Legends of Belariath

Valayne

Valayne was born in a well hidden village deep inside the Sylvan forests into a rather normal family, a loving mother and a even more loving father. The small child didn’t miss a thing there, be it attention from both parents nor cheerful friends to play with under the shady green leaf canopy. Still the young elf learned quite quickly that she was still missing something, unknown yet what it was as she grew up more and more, the aching in her chest the driving force that led her to various places. She seemed curious to her kin for testing many things and professions without finding the one that she was searching for, a place that felt right until she met one of the older rangers. Being a young flower and not someone to teach her request to take her along was denied be the elder elf but stubborn and strong willed as she was that didn’t mean she would give up.

She followed him into the woods, causing her parents to worry about the young one but still it was tolerated. Of course she was noticed by the elder one, but he turned each time he went out, and noticed the clumsy girl behind him into a lesson. He taught her basic things by doing them. This continued over three years in which she would sneak out to watch the elder ranger and after returning going out herself to try and test the things she had seen. Unknown to her the elder ranger had followed her each time she had gone out on her own, smiling often to himself in a save distance while he watched her attempts to imitate the things he had shown her.

In the early weeks of their fourth year Valayne noticed the ranger watching her and managed to slip away and hide herself. Puzzled by the fact that he had been found out by the young one he still managed to find her easily after a few minutes, but with a broad smile on his lips. He told her that she had been a little cheeky brat, not familiar with the woods and the things necessary to live out there. But now he let her accompany him on the journeys between villages or hunts. From then on her education in the way of living with and solely off the forest began, and for more than a decade they wandered together.

Still they never asked each others names, the curiosity and the love for the dark green around them binding them closer together than any form of social interaction could do. She learned to use a bow for hunting and fighting, as well as the usage of a knife to make traps, skin a small animal or to make a light spear for fishing. She learned how to create a shelter only by the dead things the forest has left behind and offered for them as well as the basic plants that could be used for eating or tending to smaller wounds. Still he didn’t tell her what to do, he simply showed and watched as she did it herself until one day he left, without telling where he would go or where to meet. It was her graduation from being a mere follower to someone that was able to live within the forest’s embrace but it still left a hole in her heart to lose the companion she had spent most of a decade with.

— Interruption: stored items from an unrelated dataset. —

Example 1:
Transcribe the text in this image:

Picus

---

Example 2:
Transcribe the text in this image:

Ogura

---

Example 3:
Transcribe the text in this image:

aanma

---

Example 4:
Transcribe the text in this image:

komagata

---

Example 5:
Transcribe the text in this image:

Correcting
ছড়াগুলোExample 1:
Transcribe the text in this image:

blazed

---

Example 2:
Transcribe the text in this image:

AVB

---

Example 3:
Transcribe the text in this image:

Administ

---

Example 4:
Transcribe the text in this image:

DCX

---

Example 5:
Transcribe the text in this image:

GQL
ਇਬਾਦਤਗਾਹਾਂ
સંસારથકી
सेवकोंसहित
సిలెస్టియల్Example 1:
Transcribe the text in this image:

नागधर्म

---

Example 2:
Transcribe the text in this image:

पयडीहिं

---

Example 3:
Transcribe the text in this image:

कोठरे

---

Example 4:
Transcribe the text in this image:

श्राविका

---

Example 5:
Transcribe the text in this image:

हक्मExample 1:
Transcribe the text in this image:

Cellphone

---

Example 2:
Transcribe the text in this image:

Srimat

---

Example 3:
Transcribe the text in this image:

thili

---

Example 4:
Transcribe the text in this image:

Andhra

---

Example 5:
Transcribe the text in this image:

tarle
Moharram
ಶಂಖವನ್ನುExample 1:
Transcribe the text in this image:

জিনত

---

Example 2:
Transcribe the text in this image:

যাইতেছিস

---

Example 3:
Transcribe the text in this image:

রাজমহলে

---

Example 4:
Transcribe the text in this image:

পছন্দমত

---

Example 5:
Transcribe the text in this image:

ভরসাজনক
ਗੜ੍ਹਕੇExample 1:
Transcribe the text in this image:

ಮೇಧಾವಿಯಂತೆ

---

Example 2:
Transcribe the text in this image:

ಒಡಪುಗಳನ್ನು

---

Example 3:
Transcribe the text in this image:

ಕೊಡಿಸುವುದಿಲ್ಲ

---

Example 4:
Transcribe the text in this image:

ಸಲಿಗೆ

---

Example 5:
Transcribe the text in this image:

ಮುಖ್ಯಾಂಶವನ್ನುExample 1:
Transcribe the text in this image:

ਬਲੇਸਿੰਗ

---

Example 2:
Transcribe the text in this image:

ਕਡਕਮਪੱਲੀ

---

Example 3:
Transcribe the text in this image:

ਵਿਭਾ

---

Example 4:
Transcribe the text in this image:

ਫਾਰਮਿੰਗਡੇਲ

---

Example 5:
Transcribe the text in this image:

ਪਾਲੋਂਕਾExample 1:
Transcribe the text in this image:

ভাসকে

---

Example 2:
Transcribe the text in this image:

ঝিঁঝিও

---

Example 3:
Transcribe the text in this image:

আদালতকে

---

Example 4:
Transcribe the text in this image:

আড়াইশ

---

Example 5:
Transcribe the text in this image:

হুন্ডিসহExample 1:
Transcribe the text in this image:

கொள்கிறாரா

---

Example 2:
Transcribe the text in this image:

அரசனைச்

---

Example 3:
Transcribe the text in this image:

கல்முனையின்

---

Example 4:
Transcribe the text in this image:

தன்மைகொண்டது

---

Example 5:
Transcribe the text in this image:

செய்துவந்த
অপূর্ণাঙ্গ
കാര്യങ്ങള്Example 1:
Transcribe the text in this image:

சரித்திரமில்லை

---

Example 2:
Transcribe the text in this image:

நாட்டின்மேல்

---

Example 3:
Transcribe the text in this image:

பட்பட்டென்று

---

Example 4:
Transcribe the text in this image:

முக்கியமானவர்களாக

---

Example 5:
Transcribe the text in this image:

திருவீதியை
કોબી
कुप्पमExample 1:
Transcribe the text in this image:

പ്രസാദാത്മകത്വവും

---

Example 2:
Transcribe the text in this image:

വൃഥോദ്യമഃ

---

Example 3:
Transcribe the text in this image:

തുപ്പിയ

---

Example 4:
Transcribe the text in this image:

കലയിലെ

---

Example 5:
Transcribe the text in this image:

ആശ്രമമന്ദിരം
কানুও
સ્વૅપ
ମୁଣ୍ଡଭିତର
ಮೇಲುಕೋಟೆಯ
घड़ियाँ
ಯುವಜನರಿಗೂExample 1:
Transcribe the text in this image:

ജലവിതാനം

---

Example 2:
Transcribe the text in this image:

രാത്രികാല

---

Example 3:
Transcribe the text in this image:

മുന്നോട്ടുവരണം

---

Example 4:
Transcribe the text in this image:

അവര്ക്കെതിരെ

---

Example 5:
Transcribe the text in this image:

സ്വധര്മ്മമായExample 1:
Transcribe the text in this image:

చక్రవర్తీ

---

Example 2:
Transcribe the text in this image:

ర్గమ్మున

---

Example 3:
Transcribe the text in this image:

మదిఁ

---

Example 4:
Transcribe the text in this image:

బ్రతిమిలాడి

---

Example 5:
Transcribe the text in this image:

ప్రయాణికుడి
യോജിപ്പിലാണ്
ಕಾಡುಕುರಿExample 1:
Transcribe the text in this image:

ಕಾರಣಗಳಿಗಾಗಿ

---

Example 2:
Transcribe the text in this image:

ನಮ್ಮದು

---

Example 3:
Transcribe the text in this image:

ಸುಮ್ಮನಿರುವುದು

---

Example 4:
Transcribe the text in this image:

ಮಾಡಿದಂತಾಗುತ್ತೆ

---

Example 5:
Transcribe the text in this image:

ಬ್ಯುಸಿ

Not sure where to go the small elf decided that she was old enough now to seek her own guiding spirit, a decision she never regretted even though she spent nearly another decade finding and learning from a beautiful, winged creature that had revealed itself to her. The owl showed her how to hunt without a sound, where to sit and watch for their prey as well as the way they lived, which trees they liked more and how to search for a mate, how to educate their little offspring until they became elegant and skilled hunters of the night.

When she finally decided that she had learned everything from the spirit that had taken her request of guidance the pale Sylvan had spent nearly more time outside the villages than inside, her feet leading her back to the place she had once called home to find that everything there was still the same. Her parents welcomed her with the same, loving embrace they had kept her in without holding her back and a night of celebration and send-off at the same time. On the very next day she picked up her worn out clothes, the bags and things she had decided were worth the effort to carry along before she embraced her parents and the friends of childhood a last time, turning her back on the village to leave again, curiosity and wanderlust engraved to deeply into her to stay in the world she already knew.